Bu seferde annem aklıma geldi. Biri annesiz kalmış bir çocuktu diğeri ise evladını kaybetmiş bir ana. Ne kadar zor bir durum yarabbim. Yıllar geçiyor ama acılar hafiflemiyor işte. Hafifledi diyerek teselli bulunmaya çalışılıyor.
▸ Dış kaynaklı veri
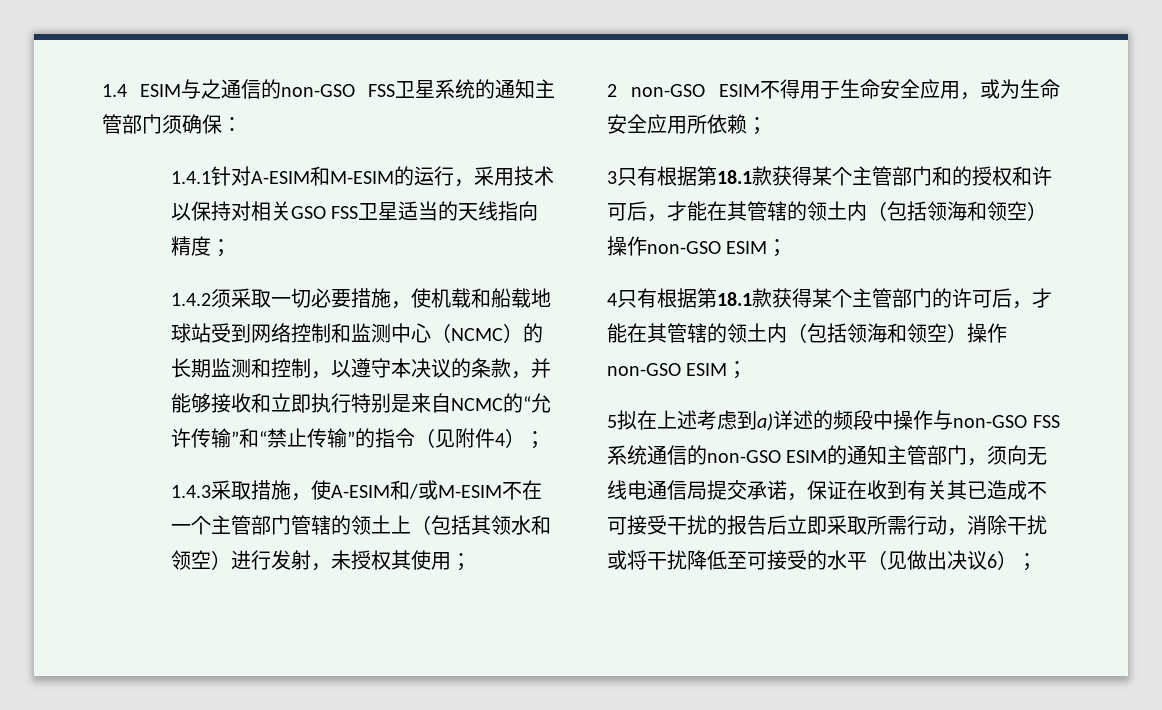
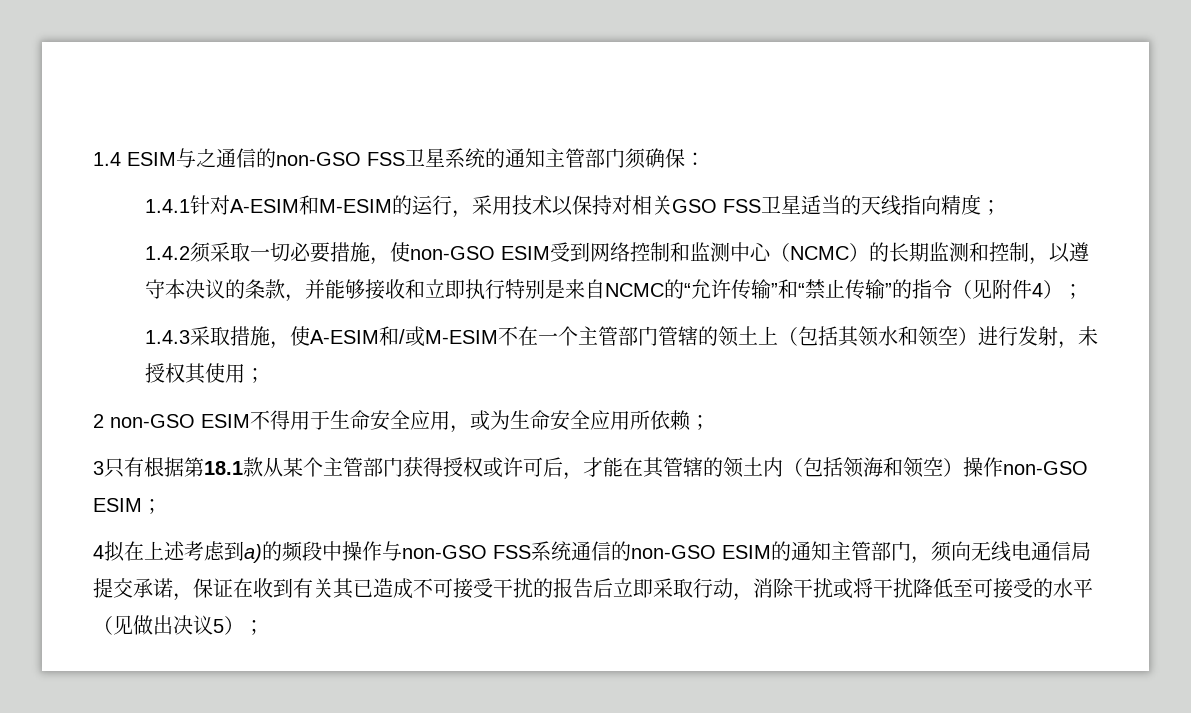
[430,288,551,308] [170,323,211,343] 机载和船载地球站 -> [409,246,550,260] non-GSO ESIM
[772,166,1032,186] 获得某个主管部门和的授权和 -> [263,457,503,478] 从某个主管部门获得授权或
[617,288,1052,309] [607,323,1007,343] [607,361,748,379] [607,415,617,428] 只有根据第18.1款获得某个主管部门的许可后，才能在其管辖的领土内（包括领海和领空）操作non-GSO ESIM； // 5 -> (104, 552) none
[773,410,813,430] 详述 -> (262, 553) none
[867,515,907,535] 所需 -> (693, 588) none
[987,554,997,568] 6 -> [213,619,224,633] 5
Bu günü kutlayanlara istinaden bir o kadar kahrolan, acısı deşilen çocuklar ve analar var. Rabbim kayıpları olanlara sabır versin. Ve yinede tüm annelerin:
ANNELER GÜNÜ KUTLU OLSUN!
YORUMLAR
Sevdiklerimiz ve sevenlerimiz için her gün özel, her gün hatırlamaya değer. Ticari kaygılarla, duygu sömürüsü kullanılarak tüketime yönlendirilmeye çalışılıyoruz ve ne yazık ki bu tuzağa bilerek ve isteyerek düşüyoruz. Ancak hiç değilse, senin yukarıda bahsettiğin şekilde, bu günlerden mahrum kalan kişilerle empati kurabilelim. Yine senin yaptığın gibi onların duygularını hiç değilse özellikle, bu özel günlerde hatırlayabilelim.
Teşekkürler.
Lise yıllarında bir gün annemi çok üzdüm, sebebini hatırlamıyorum bile. Büyük ihtimal ergenlik döneminin sancılı günlerinden hırsımı annemden çıkardığım önemsiz bir olaydı belki. Babam bana" kızım, annen bir evlat daha doğurabilir, ama sen bir anne daha doğuramazsın, sözlerine dikkat et, ben de annemi üzdüm, şimdi beni affet diye sarılamıyorum ona, senin de birgün beni affet diye sarılamayacağın zaman gelir, o zaman daha çok üzülürsün" dedi. o zamandan bu yana. Anneme karşı sözlerimde, sesim yukselecek olursa babamın bu cümlesini hatırladım...
Annem, benim yaşlarımda iken, kocası dahil 4 çocuğa bakıyormuş :) Ve şimdi kendi yaşında,torunlarla kalabalıklaşan daha kalabalık bir aileye bakıyor; işten yorgun gelmişsem, iş yaptırmaz bana, beni kitaplarla uğraşırken görürse bir bardak çayla kapıda belirir. Sanki hala liseye giden o kız çocuğuymuşum, onun küçük kızıymışım gibi, sanki hiç büyümemişim gibi. Annesi olmayan birini düşünüyorum da, annesini kaybettiği gün büyümek zorunda kalmıştır. Yürüdüğü her yolda biraz eksik, biraz yalnız ve biraz buruk yüreği...
Annelerimizin, anneler günü kutlu olsun... Allah onların eksikliğini göstermesin.